▶ Your task: Write out the source text in the data below word for word, leaving out the pictures.

Supplied material Start Marker

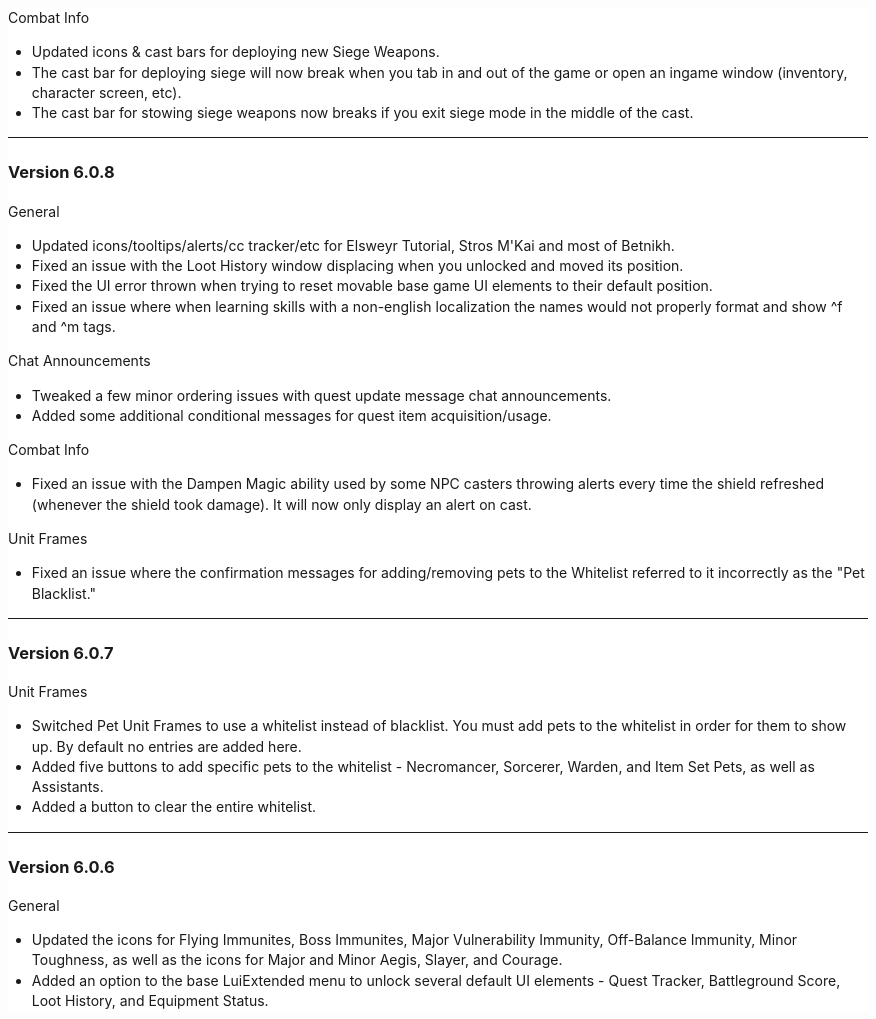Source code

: Combat Info

- Updated icons & cast bars for deploying new Siege Weapons.
- The cast bar for deploying siege will now break when you tab in and out of the game or open an ingame window (inventory, character screen, etc).
- The cast bar for stowing siege weapons now breaks if you exit siege mode in the middle of the cast.

---

### Version 6.0.8

General

- Updated icons/tooltips/alerts/cc tracker/etc for Elsweyr Tutorial, Stros M'Kai and most of Betnikh.
- Fixed an issue with the Loot History window displacing when you unlocked and moved its position.
- Fixed the UI error thrown when trying to reset movable base game UI elements to their default position.
- Fixed an issue where when learning skills with a non-english localization the names would not properly format and show ^f and ^m tags.

Chat Announcements

- Tweaked a few minor ordering issues with quest update message chat announcements.
- Added some additional conditional messages for quest item acquisition/usage.

Combat Info

- Fixed an issue with the Dampen Magic ability used by some NPC casters throwing alerts every time the shield refreshed (whenever the shield took damage). It will now only display an alert on cast.

Unit Frames

- Fixed an issue where the confirmation messages for adding/removing pets to the Whitelist referred to it incorrectly as the "Pet Blacklist."

---

### Version 6.0.7

Unit Frames

- Switched Pet Unit Frames to use a whitelist instead of blacklist. You must add pets to the whitelist in order for them to show up. By default no entries are added here.
- Added five buttons to add specific pets to the whitelist - Necromancer, Sorcerer, Warden, and Item Set Pets, as well as Assistants.
- Added a button to clear the entire whitelist.

---

### Version 6.0.6

General

- Updated the icons for Flying Immunites, Boss Immunites, Major Vulnerability Immunity, Off-Balance Immunity, Minor Toughness, as well as the icons for Major and Minor Aegis, Slayer, and Courage.
- Added an option to the base LuiExtended menu to unlock several default UI elements - Quest Tracker, Battleground Score, Loot History, and Equipment Status.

Supplied material End Marker

▶ Answer to this task:
Source code

: Combat Info

- Updated icons & cast bars for deploying new Siege Weapons.
- The cast bar for deploying siege will now break when you tab in and out of the game or open an ingame window (inventory, character screen, etc).
- The cast bar for stowing siege weapons now breaks if you exit siege mode in the middle of the cast.

---

### Version 6.0.8

General

- Updated icons/tooltips/alerts/cc tracker/etc for Elsweyr Tutorial, Stros M'Kai and most of Betnikh.
- Fixed an issue with the Loot History window displacing when you unlocked and moved its position.
- Fixed the UI error thrown when trying to reset movable base game UI elements to their default position.
- Fixed an issue where when learning skills with a non-english localization the names would not properly format and show ^f and ^m tags.

Chat Announcements

- Tweaked a few minor ordering issues with quest update message chat announcements.
- Added some additional conditional messages for quest item acquisition/usage.

Combat Info

- Fixed an issue with the Dampen Magic ability used by some NPC casters throwing alerts every time the shield refreshed (whenever the shield took damage). It will now only display an alert on cast.

Unit Frames

- Fixed an issue where the confirmation messages for adding/removing pets to the Whitelist referred to it incorrectly as the "Pet Blacklist."

---

### Version 6.0.7

Unit Frames

- Switched Pet Unit Frames to use a whitelist instead of blacklist. You must add pets to the whitelist in order for them to show up. By default no entries are added here.
- Added five buttons to add specific pets to the whitelist - Necromancer, Sorcerer, Warden, and Item Set Pets, as well as Assistants.
- Added a button to clear the entire whitelist.

---

### Version 6.0.6

General

- Updated the icons for Flying Immunites, Boss Immunites, Major Vulnerability Immunity, Off-Balance Immunity, Minor Toughness, as well as the icons for Major and Minor Aegis, Slayer, and Courage.
- Added an option to the base LuiExtended menu to unlock several default UI elements - Quest Tracker, Battleground Score, Loot History, and Equipment Status.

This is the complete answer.